Kanada Ketauan Buang Sampah ke Indonesia, Film Dokumenter ini Buktinya

“Isi tempat sampah biru kami dikumpulkan dan dibuang dan 3,3 juta ton sampah plastik dipilah per tahun. [Namun] kurang dari sepuluh persen [sampah] plastik itu didaur ulang,” kata jurnalis The Fifth Estate, Gillian Findlay, dalam dokumenter berjudul “Canadian Recycling Companies Caught Shipping Illegal Trash Overseas,” berdasarkan informasi yang dipublikasikan, pada Kamis, 21 April 2022.

Salah satu aktivis cilik asal Indonesia, yakni Aeshnina Azzahra Aqilani (14), juga sempat dalam mengungkapkan kekhawatirannya terkait adanya masalah sampah plastik yang dikirim Kanada ke RI.

Ia membuat surat terhadap Perdana Menteri Kanada, Justin Trudeau, untuk tak dapat membuang sampah plastik Kanada ke Indonesia.

“Kepada, Perdana Menteri [Kanada], kenapa Anda mengirim sampah Anda ke negara saya? Anda harus mengelola sampah Anda di negara Anda,” ujar Nina melalui dokumenter tersebut.

Dokumenter tersebut yang kemudian menunjukkan aktivitas Nina di mana tengah berupaya dalam memungut sampah plastik yang berada di Sungai Brantas, tepatnya Jawa Timur, bersama dengan teman-temannya. Tampak dari tumpukan sampah plastik yang tengah memenuhi pinggiran sungai dan tersangkut pada tumbuhan yang berada di daerah tersebut.

Selain itu, Nina juga sempat menceritakan bahwa adanya masalah pembelian sampah kertas di Indonesia.

“Jadi pabrik kertas di Indonesia, mereka membeli sampah kertas dari negara maju, tetapi negara maju, mereka menyelundupkan sampah plastik mereka ke Indonesia karena mereka tahu bahwa daur ulang plastik itu sangat sulit dan mahal. Makanya mereka selundupkan saja ke Indonesia,” kata Nina.

Sebelumnya, Nina sempat membuat surat kepada Presiden Indonesia, yakni Joko Widodo, terkait adanya masalah impor plastik tersebut.

Dalam surat itu, Nina menyebutkan bahwa negara-negara maju layaknya Amerika Serikat, Kanada, Australia, dan Eropa kerap menyelundupkan sampah plastik mereka ke sampah kertas yang ingin diimpor ke Indonesia.

Desa Bangun, Mojokerto menjadi tempat pembuangan sampah plastik import terbesar di Jawa Timur.

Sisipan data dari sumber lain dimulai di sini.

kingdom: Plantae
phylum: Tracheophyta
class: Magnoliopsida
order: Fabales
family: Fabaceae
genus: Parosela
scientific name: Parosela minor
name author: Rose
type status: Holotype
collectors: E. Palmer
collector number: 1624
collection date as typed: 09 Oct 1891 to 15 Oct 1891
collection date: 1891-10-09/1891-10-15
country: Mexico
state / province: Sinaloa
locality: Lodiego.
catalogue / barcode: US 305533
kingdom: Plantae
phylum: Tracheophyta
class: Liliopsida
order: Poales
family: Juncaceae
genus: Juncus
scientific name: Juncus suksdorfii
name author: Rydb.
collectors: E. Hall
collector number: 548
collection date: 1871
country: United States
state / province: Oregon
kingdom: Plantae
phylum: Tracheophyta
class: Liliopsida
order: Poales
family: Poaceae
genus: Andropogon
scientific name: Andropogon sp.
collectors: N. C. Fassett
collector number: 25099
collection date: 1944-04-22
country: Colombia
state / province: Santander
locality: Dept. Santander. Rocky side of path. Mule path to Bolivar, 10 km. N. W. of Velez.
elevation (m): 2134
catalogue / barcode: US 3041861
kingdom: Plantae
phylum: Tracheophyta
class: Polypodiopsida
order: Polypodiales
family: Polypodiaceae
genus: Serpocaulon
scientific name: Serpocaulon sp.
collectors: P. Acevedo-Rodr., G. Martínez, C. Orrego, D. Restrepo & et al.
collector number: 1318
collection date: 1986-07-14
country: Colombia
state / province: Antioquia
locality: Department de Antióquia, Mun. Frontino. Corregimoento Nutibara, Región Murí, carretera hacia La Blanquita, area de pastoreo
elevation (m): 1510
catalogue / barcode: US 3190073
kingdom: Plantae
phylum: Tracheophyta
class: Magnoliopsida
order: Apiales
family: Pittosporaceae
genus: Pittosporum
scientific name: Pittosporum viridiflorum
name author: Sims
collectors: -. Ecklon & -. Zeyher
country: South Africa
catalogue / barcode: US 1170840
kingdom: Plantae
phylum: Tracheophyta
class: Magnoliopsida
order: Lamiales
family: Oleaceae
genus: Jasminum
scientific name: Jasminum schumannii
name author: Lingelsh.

Para penduduk desa memilah sampah plastik impor, yang laku dijual dan yang tidak laku dijual,” tulisnya.

Menurut Nina, pemilahan sampah plastik ini berdampak terhadap sungai di desanya. Sampah plastik harus dicuci bersih hingga limbah hasil pencuciannya dapat mengalir ke sungai. Hal tersebut jadi menyebabkan sungai tercemar hingga berdampak akan matinya ikan-ikan di sana.

Tak hanya itu, limbah plastik juga berpotensi dalam melepaskan mikroplastik di mana berukuran kurang dari 5 mm. Bukan tidak mungkin, mikroplastik tersebut masuk ke tubuh manusia. Sambil asik baca berita, ayo dapatkan sensasi nya lewat permainan slot yang seru jikalau menang menjadikan itu keberuntungan.

“Jika ada mikroplastik di sungai, ikan-ikan akan terkontaminasi dan ikan tersebut kita makan, mikroplastik bisa menyebabkan penyakit serius pada manusia,” kata Nina.

Leave a Reply

Your email address will not be published.